Providencial y sabia es la yuxtaposición entre la pregunta de Jesús y las de Santiago en la segunda lectura: ¿De qué sirve, hermanos míos, si uno dice que tiene fe, pero no tiene obras? ¿Puede salvarle esa fe? En efecto, cuando respondemos como Pedro a la pregunta de Jesús, corremos el riesgo de una fe sólo declamada; en cambio, si sólo leemos a Santiago, la caridad podría disolverse en filantropía. Volviendo a un tema siempre debatido: la diferencia entre la Iglesia y una ONG, en mi opinión, radica en que los creyentes nos sentimos incesantemente, o al menos con frecuencia, interpelados por esa pregunta: "Pero, ¿quién decís que soy yo?".
Hablando de confesión de fe, con honestidad debemos hablarnos de una distorsión que puede producirse, de vez en cuando, en nuestras comunidades: cuando uno está demasiado ocupado escudriñando la fe de los demás, puede ocurrir que se eluda la cuestión de Jesús. Por otra parte, ¿cómo se mide la fe? La tentación será medir la fe de los demás por otra cosa: en la mayoría de los casos, la lente será la de las prácticas religiosas. Y es la carta de Santiago la que nos recuerda que se necesita otra lente, la de la caridad, y que la fe de los demás sigue siendo un misterio al que hay que acercarse con respeto.

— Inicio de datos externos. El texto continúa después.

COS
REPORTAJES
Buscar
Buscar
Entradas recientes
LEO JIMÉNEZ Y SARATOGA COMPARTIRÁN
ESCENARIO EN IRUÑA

El pasaje evangélico concluye con unas palabras no menos directas: "Si alguno quiere venir en pos de mí, niéguese a sí mismo, tome su cruz y sígame. Porque quien quiera salvar su vida, la perderá; pero quien pierda su vida por mí y por el Evangelio, la salvará". Tres palabras memorables: tome su cruz. Las leemos hoy superpuestas al relato de la Pasión y adquieren un cierto significado, que los teólogos sabrán explicar bien. Pero para los oyentes de Jesús, que aún no habían visto la Pasión, ¿qué significaban esas palabras (suponiendo que fueran exactamente eso)? Es una pregunta legítima que me acompaña.
La última línea del Evangelio es meridianamente clara: sólo es verdadera vida la que no se disipa sino que se dona.
A Jesús no le gustan las respuestas triunfalistas. Esas respuestas le llevan a Jesús a hacer el primer anuncio de su pasión, muerte y resurrección. Añadiendo peticiones muy exigentes para quienes quieran seguirlo (y no simplemente acompañarlo): negarse a sí mismos y a sus sueños de gloria terrenal, tomar su cruz y perder la vida. Es decir, hacer lo que Él está a punto de hacer. Con este mensaje implícito (para el escritor, evidentemente): "Si eres como yo, lo has entendido todo de mí. Y si haces como yo, eres mi mejor imagen".
Los cristianos estamos fascinados por Jesús que multiplica los panes y los peces, que alimenta a la gente, que cura a los enfermos, que resucita a los muertos... pero queremos conformarnos verdaderamente a Él incluso cuando es arrestado, flagelado, escupido, burlado, azotado, herido, asesinado por crucifixión.